Pitt’s Environmental Law Clinic gets real-world experience

By Brendan Owens

Pitt law students will be getting some real-world experience when they represent a Cambria… Pitt law students will be getting some real-world experience when they represent a Cambria County couple who has filed a lawsuit against a Marcellus Shale drilling company.

Pitt’s Environmental Law Clinic will represent Chester Slesinger and his wife Edith, who have filed suit against Pittsburgh-based Marcellus Shale drilling firm T&F Exploration LP, claiming that the company’s activities contaminated the Slesingers’ well water.

Emily Collins, one of the supervising counselors on the case, described Pitt’s law clinic as a place where students can gain real-life experience — like a medical school residency for law students.

Collins did not release information about which students are involved in the ongoing case.

“It’s a place where law students are able to work on client representation matters as they would in the real world,” Collins said.

Collins explained that she picks cases the clinic will represent based on whether they meet certain criteria, such as whether the case involves environmental issues and if the clinic has the resources and competence to handle the case.

She explained how this particular case satisfies these requirements.

“This is a case that involves experts like geologists, and it’s one of my educational objectives that students have the opportunity to work with technical experts in their cases,” she said. “I want to make sure that we are choosing cases that allow students to work in an interdisciplinary way.”

The lawsuit seeks compensation not only for the couple, but also for the costs of remediation of alleged hazardous substances under the state’s Hazardous Sites Cleanup Act.

The problems for the Slesingers began in December 2009 after the company drilled a vertical well 2,650 feet away from their home’s water-supply well.

The couple began noticing the high dissolved-solid content in the water, made up of chlorides, barium, salts and other hazardous material, after their granddaughter complained of salty-tasting water.

“It tasted so salty you couldn’t swallow it,” Chester Slesinger said. “You couldn’t take a shower in it; it was unusable.”

The Slesingers’ complaint alleged contamination and loss of use of their water well caused by the conduct and activities of T&F Exploration. The complaint accuses the firm of releasing, leaking, injecting, spilling and discharging cement, drilling fluids and other hazardous substances from its oil and gas drilling facilities and exploration activities.

“At times the water didn’t seem too bad, but when they test it, it still comes up over the maximum contamination levels for safe drinking water,” Slesinger said. “At other times it has gotten really bad. The second time it tasted like garbage. It was just foul. It tasted rotten.”

Pennsylvania’s Department of Environmental Protection has conducted several tests, and Slesinger said the state agency told him that the contamination in the water didn’t meet the criteria of gas-well pollution. But Slesinger said he felt that the tests that the DEP ran were not adequate.

“The people that sampled the water over the last 15 months, no one had ever told us we could drink the water but the DEP,” Slesinger said.

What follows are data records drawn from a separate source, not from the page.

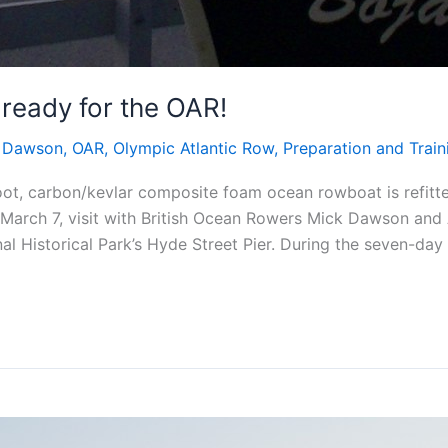
 ready for the OAR!
 Dawson
,
OAR
,
Olympic Atlantic Row
,
Preparation and Train
oot, carbon/kevlar composite foam ocean rowboat is refitt
 March 7, visit with British Ocean Rowers Mick Dawson and 
al Historical Park’s Hyde Street Pier. During the seven-day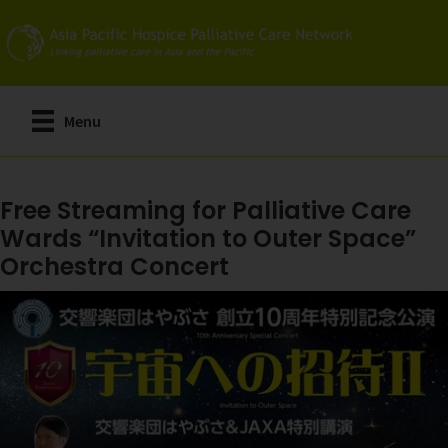
Skip
to
main
content
Menu
Free Streaming for Palliative Care
Wards “Invitation to Outer Space”
Orchestra Concert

Representatives from the DEP and T&F Exploration did not respond to requests for comment.

Dana Rizzo, water-quality educator at Penn State’s College of Agricultural Sciences’ Cooperative Extension Office, had worked with the couple and said that test results convey “classic gas-well contamination.”

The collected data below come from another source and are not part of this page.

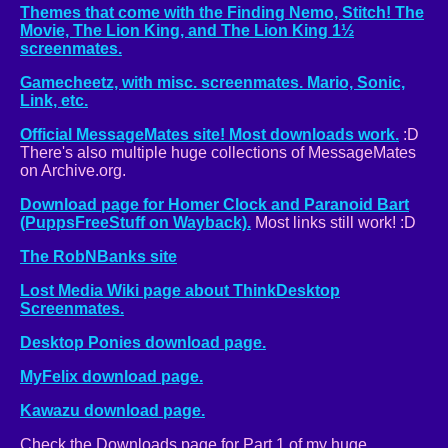
Themes that come with the Finding Nemo, Stitch! The
Movie, The Lion King, and The Lion King 1½
screenmates.
Gamecheetz, with misc. screenmates. Mario, Sonic,
Link, etc.
Official MessageMates site! Most downloads work.
:D
There's also multiple huge collections of MessageMates
on Archive.org.
Download page for Homer Clock and Paranoid Bart
(PuppsFreeStuff on Wayback).
Most links still work! :D
The RobNBanks site
Lost Media Wiki page about ThinkDesktop
Screenmates.
Desktop Ponies download page.
MyFelix download page.
Kawazu download page.
Check the Downloads page for Part 1 of my huge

“The main sign is elevated levels of total dissolved solids which are usually salts found underground near the gas and oil deposits,” Rizzo said.

“Chlorides and barium often associated with gas wells tested high.”

According to Rizzo, the bottom of an aquifer — an underground layer of rock that stores water — contains a layer of solid rock or clay that seals groundwater from naturally occurring salts, barium and other unhealthy minerals. Gas drilling can affect groundwater by bringing minerals up and letting them seep into the ground.

Slesinger said that the company was using a vertical well even though horizontal wells are widely considered safer for the environment. However, horizontal wells can cost up to 80 percent more, according to NaturalGas.org.

Companies are required to give notice to property owners within 1,000 feet of the drilling site, but because of the distance, the Slesingers were never informed of the drilling.

Slesinger, who has to haul clean water to his house for drinking, bathing and cooking, among other things, is confounded by the DEP’s decision and primarily wants one question answered:

“If it’s not coming from the gas well, where is the contamination coming from?”